[Data below — start]

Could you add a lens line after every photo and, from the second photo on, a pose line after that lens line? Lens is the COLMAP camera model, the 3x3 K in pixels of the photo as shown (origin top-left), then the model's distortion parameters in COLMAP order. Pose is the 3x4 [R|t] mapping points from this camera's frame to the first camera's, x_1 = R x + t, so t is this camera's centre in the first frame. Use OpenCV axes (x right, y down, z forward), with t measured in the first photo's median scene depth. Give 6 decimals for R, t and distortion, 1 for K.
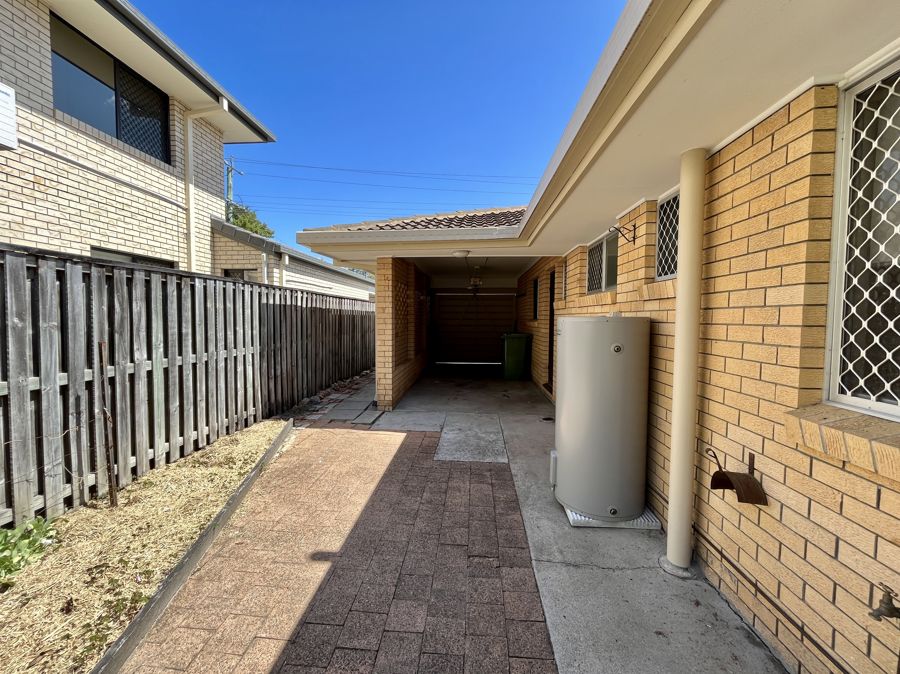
lens RADIAL K [[368.6, 0, 446.5], [0, 368.6, 334.5], [0, 0, 1]] dist [-0.001962, 0.000546]
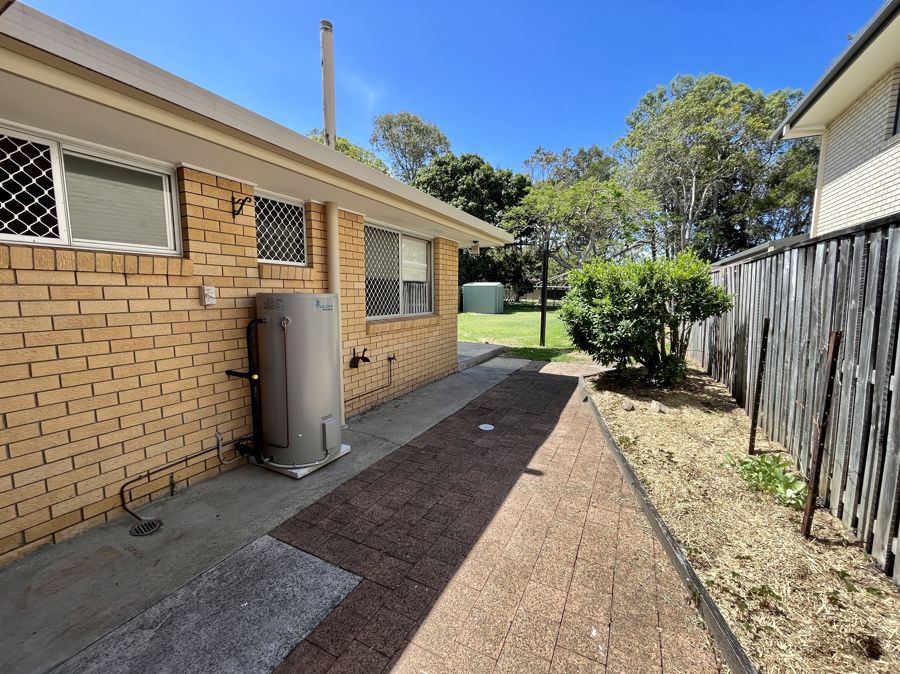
lens RADIAL K [[368.6, 0, 446.5], [0, 368.6, 334.5], [0, 0, 1]] dist [-0.001962, 0.000546]
pose [[-0.920572, -0.053907, 0.386835, -0.437120], [0.008800, 0.987315, 0.158528, -0.098155], [-0.390474, 0.149341, -0.908420, 1.860490]]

[Data below — finish]

→ **Instructions for the task**
Everything above except the pictures needs to be reproduced exactly.

→ **Exercise answer**
Could you add a lens line after every photo and, from the second photo on, a pose line after that lens line? Lens is the COLMAP camera model, the 3x3 K in pixels of the photo as shown (origin top-left), then the model's distortion parameters in COLMAP order. Pose is the 3x4 [R|t] mapping points from this camera's frame to the first camera's, x_1 = R x + t, so t is this camera's centre in the first frame. Use OpenCV axes (x right, y down, z forward), with t measured in the first photo's median scene depth. Give 6 decimals for R, t and distortion, 1 for K.
lens RADIAL K [[368.6, 0, 446.5], [0, 368.6, 334.5], [0, 0, 1]] dist [-0.001962, 0.000546]
lens RADIAL K [[368.6, 0, 446.5], [0, 368.6, 334.5], [0, 0, 1]] dist [-0.001962, 0.000546]
pose [[-0.920572, -0.053907, 0.386835, -0.437120], [0.008800, 0.987315, 0.158528, -0.098155], [-0.390474, 0.149341, -0.908420, 1.860490]]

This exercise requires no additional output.